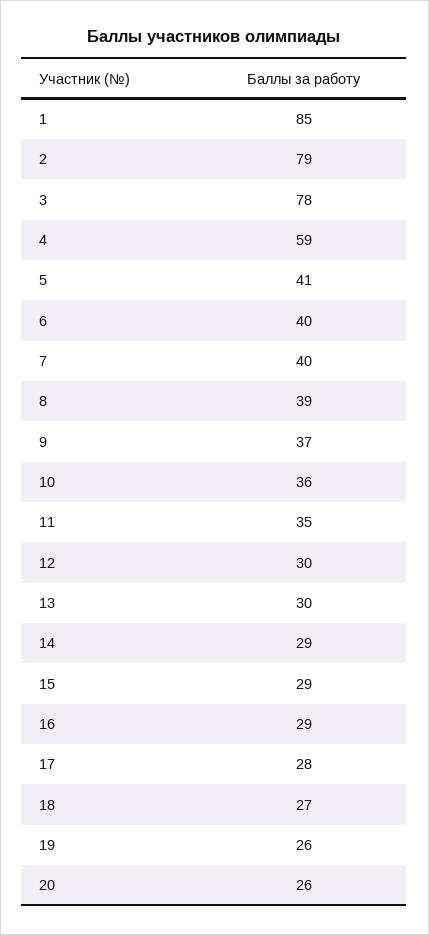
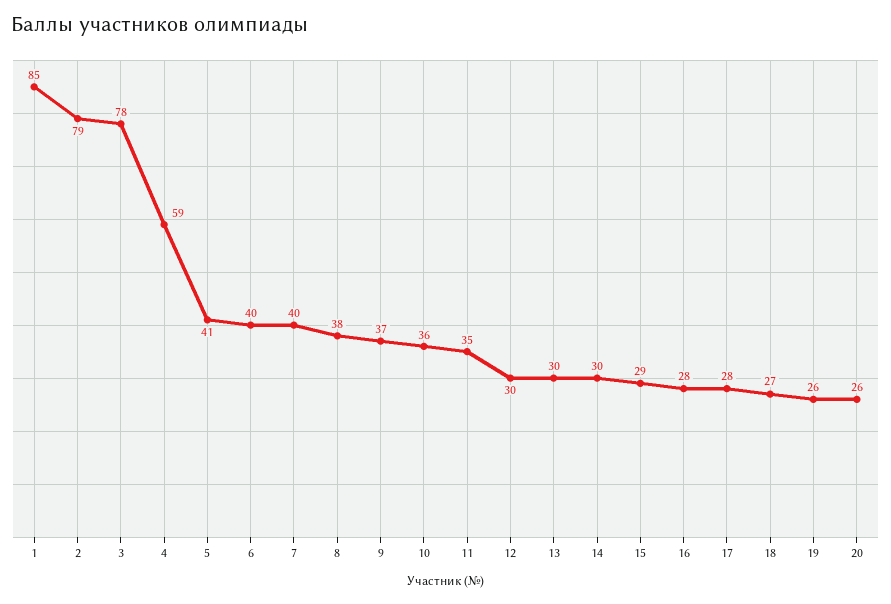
  {
    "1": 85,
    "2": 79,
    "3": 78,
    "4": 59,
    "5": 41,
    "6": 40,
    "7": 40,
-   "8": 39,
+   "8": 38,
    "9": 37,
    "10": 36,
    "11": 35,
    "12": 30,
    "13": 30,
-   "14": 29,
+   "14": 30,
    "15": 29,
-   "16": 29,
+   "16": 28,
    "17": 28,
    "18": 27,
    "19": 26,
    "20": 26
  }

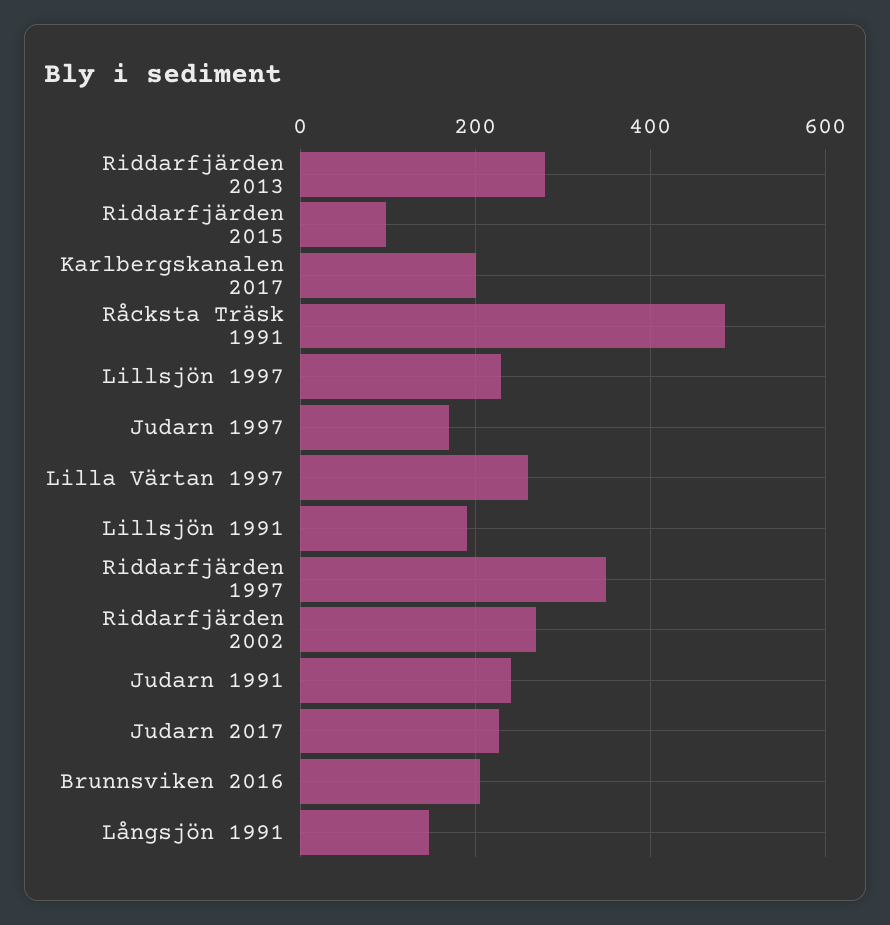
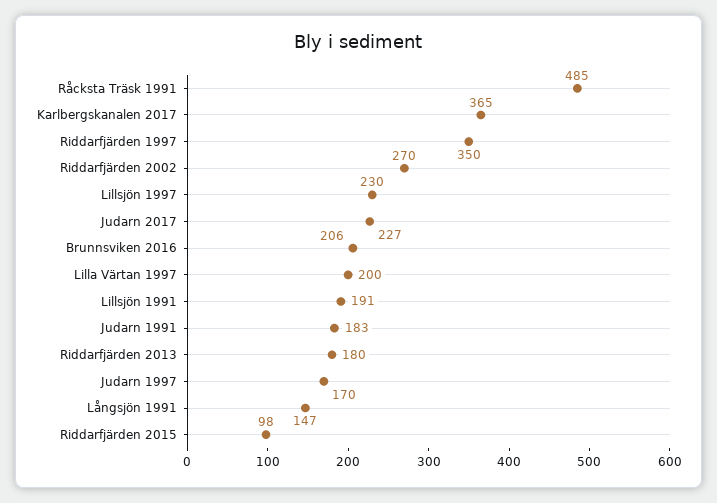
  {
-   "Riddarfjärden 2013": 280,
+   "Riddarfjärden 2013": 180,
    "Riddarfjärden 2015": 98,
-   "Karlbergskanalen 2017": 200,
+   "Karlbergskanalen 2017": 365,
    "Råcksta Träsk 1991": 485,
    "Lillsjön 1997": 230,
    "Judarn 1997": 170,
-   "Lilla Värtan 1997": 260,
+   "Lilla Värtan 1997": 200,
    "Lillsjön 1991": 191,
    "Riddarfjärden 1997": 350,
    "Riddarfjärden 2002": 270,
-   "Judarn 1991": 240,
+   "Judarn 1991": 183,
    "Judarn 2017": 227,
    "Brunnsviken 2016": 206,
    "Långsjön 1991": 147
  }

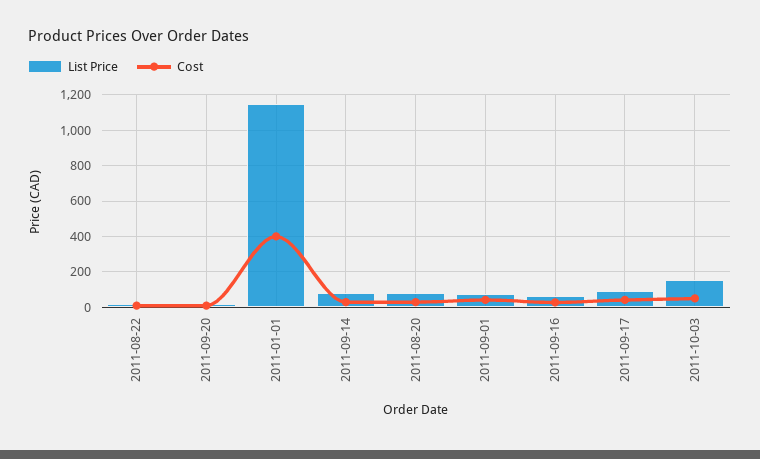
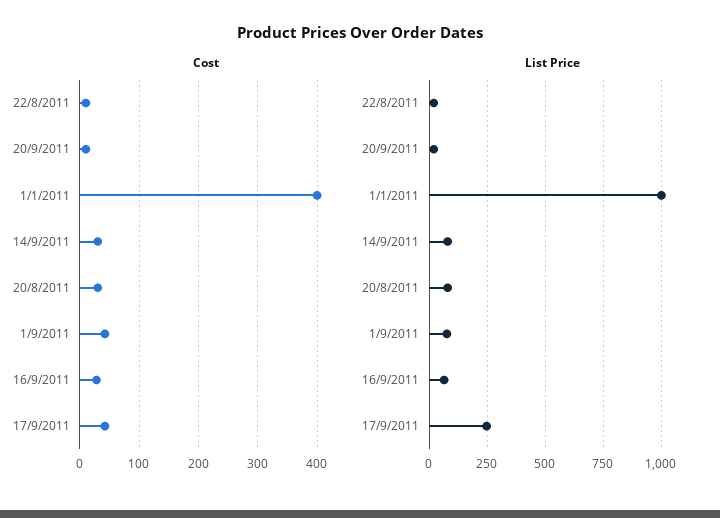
  {
    "List Price": {
      "2011-08-22": 0,
      "2011-09-20": 0,
-     "2011-01-01": 1150,
+     "2011-01-01": 1000,
      "2011-09-14": 100,
      "2011-08-20": 100,
      "2011-09-01": 100,
      "2011-09-16": 50,
-     "2011-09-17": 100,
+     "2011-09-17": 250
-     "2011-10-03": 150
    },
    "Cost": {
      "2011-08-22": 20,
      "2011-09-20": 20,
      "2011-01-01": 400,
      "2011-09-14": 40,
      "2011-08-20": 40,
      "2011-09-01": 40,
      "2011-09-16": 20,
-     "2011-09-17": 40,
+     "2011-09-17": 40
-     "2011-10-03": 50
    }
  }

+===+

• **TASK DETAILS**: Where does the word "Karlbergskanalen" occur in the data? Copy every line that has it.

• **RESPONSE TO THIS TASK**:
-   "Karlbergskanalen 2017": 200,
+   "Karlbergskanalen 2017": 365,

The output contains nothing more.